▶ _AIM OF THE TASK_
Nothing in the data may be altered; copy it all exactly.
_ _ _ _ _
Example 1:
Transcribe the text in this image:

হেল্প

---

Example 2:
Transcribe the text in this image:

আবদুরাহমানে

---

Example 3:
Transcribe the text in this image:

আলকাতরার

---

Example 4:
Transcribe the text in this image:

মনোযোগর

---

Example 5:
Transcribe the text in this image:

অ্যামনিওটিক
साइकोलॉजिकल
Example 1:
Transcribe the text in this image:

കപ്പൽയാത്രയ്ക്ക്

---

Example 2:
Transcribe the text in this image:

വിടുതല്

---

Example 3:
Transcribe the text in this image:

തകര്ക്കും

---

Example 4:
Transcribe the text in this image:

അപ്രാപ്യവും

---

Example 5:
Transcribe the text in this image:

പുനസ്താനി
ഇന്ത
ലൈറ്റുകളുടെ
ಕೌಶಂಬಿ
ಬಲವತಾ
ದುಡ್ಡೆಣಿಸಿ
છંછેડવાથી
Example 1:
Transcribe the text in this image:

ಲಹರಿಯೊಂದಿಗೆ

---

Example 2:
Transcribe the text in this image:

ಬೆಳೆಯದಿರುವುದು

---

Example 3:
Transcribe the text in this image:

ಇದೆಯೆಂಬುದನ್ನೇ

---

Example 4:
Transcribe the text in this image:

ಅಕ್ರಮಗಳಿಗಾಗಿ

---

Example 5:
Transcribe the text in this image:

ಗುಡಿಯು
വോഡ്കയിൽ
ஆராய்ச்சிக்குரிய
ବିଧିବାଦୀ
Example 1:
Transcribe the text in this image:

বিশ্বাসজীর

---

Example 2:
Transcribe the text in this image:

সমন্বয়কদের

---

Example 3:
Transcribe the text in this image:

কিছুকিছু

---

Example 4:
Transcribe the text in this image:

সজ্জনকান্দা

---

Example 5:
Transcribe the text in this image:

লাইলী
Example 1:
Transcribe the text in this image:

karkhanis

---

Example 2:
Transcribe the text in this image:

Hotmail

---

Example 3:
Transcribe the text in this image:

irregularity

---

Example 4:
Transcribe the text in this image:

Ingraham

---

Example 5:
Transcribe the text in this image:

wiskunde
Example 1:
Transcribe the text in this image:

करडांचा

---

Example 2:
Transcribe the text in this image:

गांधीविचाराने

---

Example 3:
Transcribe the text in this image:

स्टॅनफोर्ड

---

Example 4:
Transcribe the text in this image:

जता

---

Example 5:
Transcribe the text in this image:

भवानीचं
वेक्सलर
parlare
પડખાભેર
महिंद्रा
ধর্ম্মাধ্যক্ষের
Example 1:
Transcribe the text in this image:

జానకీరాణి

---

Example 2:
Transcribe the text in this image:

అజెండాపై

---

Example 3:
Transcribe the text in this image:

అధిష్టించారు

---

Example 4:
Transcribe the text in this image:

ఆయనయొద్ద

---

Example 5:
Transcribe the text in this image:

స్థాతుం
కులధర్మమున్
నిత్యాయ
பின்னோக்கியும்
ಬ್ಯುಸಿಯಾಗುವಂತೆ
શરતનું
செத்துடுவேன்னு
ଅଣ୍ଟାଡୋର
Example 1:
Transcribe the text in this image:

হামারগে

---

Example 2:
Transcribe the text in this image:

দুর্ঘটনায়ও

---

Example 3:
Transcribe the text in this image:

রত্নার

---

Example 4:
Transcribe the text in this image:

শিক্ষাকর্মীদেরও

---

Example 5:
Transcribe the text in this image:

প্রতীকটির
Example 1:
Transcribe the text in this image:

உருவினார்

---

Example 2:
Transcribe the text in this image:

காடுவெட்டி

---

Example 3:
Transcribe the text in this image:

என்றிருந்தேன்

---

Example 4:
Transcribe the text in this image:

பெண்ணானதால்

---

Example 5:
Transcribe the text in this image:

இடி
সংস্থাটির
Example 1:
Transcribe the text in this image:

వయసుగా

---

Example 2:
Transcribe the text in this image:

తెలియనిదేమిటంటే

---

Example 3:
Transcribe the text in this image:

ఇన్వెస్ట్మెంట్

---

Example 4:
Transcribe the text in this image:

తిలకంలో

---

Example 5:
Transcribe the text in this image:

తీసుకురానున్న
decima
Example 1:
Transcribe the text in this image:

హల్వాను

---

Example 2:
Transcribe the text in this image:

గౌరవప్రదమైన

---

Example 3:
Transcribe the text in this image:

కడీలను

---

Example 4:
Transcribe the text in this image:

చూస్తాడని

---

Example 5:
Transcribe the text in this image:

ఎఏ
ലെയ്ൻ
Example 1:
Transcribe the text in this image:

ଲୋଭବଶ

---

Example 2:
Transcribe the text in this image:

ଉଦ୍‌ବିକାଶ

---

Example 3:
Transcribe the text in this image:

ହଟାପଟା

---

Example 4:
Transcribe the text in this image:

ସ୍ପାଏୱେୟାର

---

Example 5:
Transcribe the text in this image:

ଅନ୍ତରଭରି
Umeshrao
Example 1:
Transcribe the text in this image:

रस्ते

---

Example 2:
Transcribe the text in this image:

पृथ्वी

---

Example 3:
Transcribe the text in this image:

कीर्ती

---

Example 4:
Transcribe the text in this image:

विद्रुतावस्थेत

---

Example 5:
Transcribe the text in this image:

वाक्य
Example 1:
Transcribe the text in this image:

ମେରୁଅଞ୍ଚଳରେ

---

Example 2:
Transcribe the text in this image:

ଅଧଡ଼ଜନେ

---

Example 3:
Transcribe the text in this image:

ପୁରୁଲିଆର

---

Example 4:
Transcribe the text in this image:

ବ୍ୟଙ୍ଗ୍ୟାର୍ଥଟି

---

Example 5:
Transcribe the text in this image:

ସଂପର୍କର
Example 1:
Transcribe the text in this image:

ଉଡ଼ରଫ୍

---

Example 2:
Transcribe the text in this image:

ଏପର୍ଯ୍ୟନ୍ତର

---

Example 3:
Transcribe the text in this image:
_ _ _ _ _
▶ _RESPONSE_
Example 1:
Transcribe the text in this image:

হেল্প

---

Example 2:
Transcribe the text in this image:

আবদুরাহমানে

---

Example 3:
Transcribe the text in this image:

আলকাতরার

---

Example 4:
Transcribe the text in this image:

মনোযোগর

---

Example 5:
Transcribe the text in this image:

অ্যামনিওটিক
साइकोलॉजिकल
Example 1:
Transcribe the text in this image:

കപ്പൽയാത്രയ്ക്ക്

---

Example 2:
Transcribe the text in this image:

വിടുതല്

---

Example 3:
Transcribe the text in this image:

തകര്ക്കും

---

Example 4:
Transcribe the text in this image:

അപ്രാപ്യവും

---

Example 5:
Transcribe the text in this image:

പുനസ്താനി
ഇന്ത
ലൈറ്റുകളുടെ
ಕೌಶಂಬಿ
ಬಲವತಾ
ದುಡ್ಡೆಣಿಸಿ
છંછેડવાથી
Example 1:
Transcribe the text in this image:

ಲಹರಿಯೊಂದಿಗೆ

---

Example 2:
Transcribe the text in this image:

ಬೆಳೆಯದಿರುವುದು

---

Example 3:
Transcribe the text in this image:

ಇದೆಯೆಂಬುದನ್ನೇ

---

Example 4:
Transcribe the text in this image:

ಅಕ್ರಮಗಳಿಗಾಗಿ

---

Example 5:
Transcribe the text in this image:

ಗುಡಿಯು
വോഡ്കയിൽ
ஆராய்ச்சிக்குரிய
ବିଧିବାଦୀ
Example 1:
Transcribe the text in this image:

বিশ্বাসজীর

---

Example 2:
Transcribe the text in this image:

সমন্বয়কদের

---

Example 3:
Transcribe the text in this image:

কিছুকিছু

---

Example 4:
Transcribe the text in this image:

সজ্জনকান্দা

---

Example 5:
Transcribe the text in this image:

লাইলী
Example 1:
Transcribe the text in this image:

karkhanis

---

Example 2:
Transcribe the text in this image:

Hotmail

---

Example 3:
Transcribe the text in this image:

irregularity

---

Example 4:
Transcribe the text in this image:

Ingraham

---

Example 5:
Transcribe the text in this image:

wiskunde
Example 1:
Transcribe the text in this image:

करडांचा

---

Example 2:
Transcribe the text in this image:

गांधीविचाराने

---

Example 3:
Transcribe the text in this image:

स्टॅनफोर्ड

---

Example 4:
Transcribe the text in this image:

जता

---

Example 5:
Transcribe the text in this image:

भवानीचं
वेक्सलर
parlare
પડખાભેર
महिंद्रा
ধর্ম্মাধ্যক্ষের
Example 1:
Transcribe the text in this image:

జానకీరాణి

---

Example 2:
Transcribe the text in this image:

అజెండాపై

---

Example 3:
Transcribe the text in this image:

అధిష్టించారు

---

Example 4:
Transcribe the text in this image:

ఆయనయొద్ద

---

Example 5:
Transcribe the text in this image:

స్థాతుం
కులధర్మమున్
నిత్యాయ
பின்னோக்கியும்
ಬ್ಯುಸಿಯಾಗುವಂತೆ
શરતનું
செத்துடுவேன்னு
ଅଣ୍ଟାଡୋର
Example 1:
Transcribe the text in this image:

হামারগে

---

Example 2:
Transcribe the text in this image:

দুর্ঘটনায়ও

---

Example 3:
Transcribe the text in this image:

রত্নার

---

Example 4:
Transcribe the text in this image:

শিক্ষাকর্মীদেরও

---

Example 5:
Transcribe the text in this image:

প্রতীকটির
Example 1:
Transcribe the text in this image:

உருவினார்

---

Example 2:
Transcribe the text in this image:

காடுவெட்டி

---

Example 3:
Transcribe the text in this image:

என்றிருந்தேன்

---

Example 4:
Transcribe the text in this image:

பெண்ணானதால்

---

Example 5:
Transcribe the text in this image:

இடி
সংস্থাটির
Example 1:
Transcribe the text in this image:

వయసుగా

---

Example 2:
Transcribe the text in this image:

తెలియనిదేమిటంటే

---

Example 3:
Transcribe the text in this image:

ఇన్వెస్ట్మెంట్

---

Example 4:
Transcribe the text in this image:

తిలకంలో

---

Example 5:
Transcribe the text in this image:

తీసుకురానున్న
decima
Example 1:
Transcribe the text in this image:

హల్వాను

---

Example 2:
Transcribe the text in this image:

గౌరవప్రదమైన

---

Example 3:
Transcribe the text in this image:

కడీలను

---

Example 4:
Transcribe the text in this image:

చూస్తాడని

---

Example 5:
Transcribe the text in this image:

ఎఏ
ലെയ്ൻ
Example 1:
Transcribe the text in this image:

ଲୋଭବଶ

---

Example 2:
Transcribe the text in this image:

ଉଦ୍‌ବିକାଶ

---

Example 3:
Transcribe the text in this image:

ହଟାପଟା

---

Example 4:
Transcribe the text in this image:

ସ୍ପାଏୱେୟାର

---

Example 5:
Transcribe the text in this image:

ଅନ୍ତରଭରି
Umeshrao
Example 1:
Transcribe the text in this image:

रस्ते

---

Example 2:
Transcribe the text in this image:

पृथ्वी

---

Example 3:
Transcribe the text in this image:

कीर्ती

---

Example 4:
Transcribe the text in this image:

विद्रुतावस्थेत

---

Example 5:
Transcribe the text in this image:

वाक्य
Example 1:
Transcribe the text in this image:

ମେରୁଅଞ୍ଚଳରେ

---

Example 2:
Transcribe the text in this image:

ଅଧଡ଼ଜନେ

---

Example 3:
Transcribe the text in this image:

ପୁରୁଲିଆର

---

Example 4:
Transcribe the text in this image:

ବ୍ୟଙ୍ଗ୍ୟାର୍ଥଟି

---

Example 5:
Transcribe the text in this image:

ସଂପର୍କର
Example 1:
Transcribe the text in this image:

ଉଡ଼ରଫ୍

---

Example 2:
Transcribe the text in this image:

ଏପର୍ଯ୍ୟନ୍ତର

---

Example 3:
Transcribe the text in this image:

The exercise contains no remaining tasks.